According to another embodiment of the invention, an operating method of a temperature sensing circuit using a delay locked loop comprises a first step of receiving an external clock input from the outside and generating a locked delay pulse having a locked delay amount regardless of temperature, and receiving the external clock and generating a plurality of variable delay pulses having different delay amounts according to a temperature change; and a second step of sensing a determination temperature by using a phase difference between one selected from the variable delay pulses and the locked delay pulse. The method may further comprise, before the second step, selecting a variable delay pulse synchronizing to the locked delay pulse from the plurality of variable delay pulses and locking it at the determination temperature, and compensating the sensed temperature.
According to another embodiment of the invention, a temperature sensing compensation method using a delay locked loop comprises a first step of receiving an external clock input from the outside and generating a locked delay pulse having a locked delay amount regardless of temperature, and receiving the external clock and generating a plurality of variable delay pulses having different delay amounts according to temperature; a second step of selecting one of the plurality of variable delay pulses and then comparing a phase of the one selected variable delay pulse with a phase of the locked delay pulse, and deciding whether the phases are identical; and a third step of locking the selected variable delay pulse when the phases of the selected variable delay pulse and the locked delay pulse are identical, and repetitively performing the second step until the phases become identical, when the phases are not identical.

▶ _Complete the following_
(A) Answer these questions about the passage on temperature sensing with a delay locked loop:
(i) In the operating method, what does the second step use to sense a determination temperature?
(ii) What kind of delay amount does the locked delay pulse have?
(iii) In the compensation method, what is done when the phases of the selected variable delay pulse and the locked delay pulse are not identical?
(B) Carry on the passage about temperature sensing with a delay locked loop, starting right after its last sentence.

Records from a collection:
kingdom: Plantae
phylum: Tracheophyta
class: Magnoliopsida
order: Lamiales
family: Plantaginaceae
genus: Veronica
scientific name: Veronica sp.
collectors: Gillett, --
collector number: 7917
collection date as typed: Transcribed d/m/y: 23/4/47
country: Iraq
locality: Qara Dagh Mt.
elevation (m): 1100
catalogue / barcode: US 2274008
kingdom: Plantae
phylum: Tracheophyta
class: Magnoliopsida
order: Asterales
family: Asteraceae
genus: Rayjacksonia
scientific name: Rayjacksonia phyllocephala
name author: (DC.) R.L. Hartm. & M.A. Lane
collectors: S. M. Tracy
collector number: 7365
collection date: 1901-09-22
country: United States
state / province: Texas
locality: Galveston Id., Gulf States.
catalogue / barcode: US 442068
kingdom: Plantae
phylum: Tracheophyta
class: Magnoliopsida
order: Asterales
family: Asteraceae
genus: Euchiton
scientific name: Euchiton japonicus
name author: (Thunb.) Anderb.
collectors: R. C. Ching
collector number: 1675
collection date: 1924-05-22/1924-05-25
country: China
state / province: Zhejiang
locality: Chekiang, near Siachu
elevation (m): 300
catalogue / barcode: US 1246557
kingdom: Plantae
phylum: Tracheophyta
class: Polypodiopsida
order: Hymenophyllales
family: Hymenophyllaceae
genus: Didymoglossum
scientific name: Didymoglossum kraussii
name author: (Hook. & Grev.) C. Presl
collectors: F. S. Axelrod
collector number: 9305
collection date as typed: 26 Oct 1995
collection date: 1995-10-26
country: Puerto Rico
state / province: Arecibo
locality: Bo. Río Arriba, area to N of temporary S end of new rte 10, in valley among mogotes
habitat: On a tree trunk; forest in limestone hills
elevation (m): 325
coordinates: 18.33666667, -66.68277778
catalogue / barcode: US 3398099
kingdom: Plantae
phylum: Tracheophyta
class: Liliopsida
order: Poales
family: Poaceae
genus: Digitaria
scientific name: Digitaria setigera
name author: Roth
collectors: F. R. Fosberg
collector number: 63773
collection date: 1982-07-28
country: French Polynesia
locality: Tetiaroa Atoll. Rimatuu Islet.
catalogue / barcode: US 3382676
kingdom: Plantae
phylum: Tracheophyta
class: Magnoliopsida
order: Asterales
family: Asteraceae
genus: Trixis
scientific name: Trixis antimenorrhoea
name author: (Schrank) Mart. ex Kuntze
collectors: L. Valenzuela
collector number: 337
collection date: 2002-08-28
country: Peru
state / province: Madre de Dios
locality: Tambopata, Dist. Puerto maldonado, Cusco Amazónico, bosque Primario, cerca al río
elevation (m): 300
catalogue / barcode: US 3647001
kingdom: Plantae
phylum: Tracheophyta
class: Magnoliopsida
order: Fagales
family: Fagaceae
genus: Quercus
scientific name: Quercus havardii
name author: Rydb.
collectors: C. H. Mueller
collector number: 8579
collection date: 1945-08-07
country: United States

▶ _Exercise answers_
(A)
(i) A phase difference between one selected from the variable delay pulses and the locked delay pulse.
(ii) A locked delay amount, regardless of temperature.
(iii) The second step is performed repetitively until the phases become identical.

(B)
In the second step it can be decided whether the phases are identical through a generation of up/down signal as a phase comparison signal between the locked delay pulse and the selected variable delay pulse. The third step may further comprise, when phases between the selected variable delay pulse and the locked delay pulse are identical, performing a fusing operation so that the selected variable delay pulse is locked and output, or when not identical, generating a count signal to reselect a variable delay pulse. The method may further comprise a fourth step of repetitively performing the first to third steps at each determination temperature when the number of determination temperatures is plural.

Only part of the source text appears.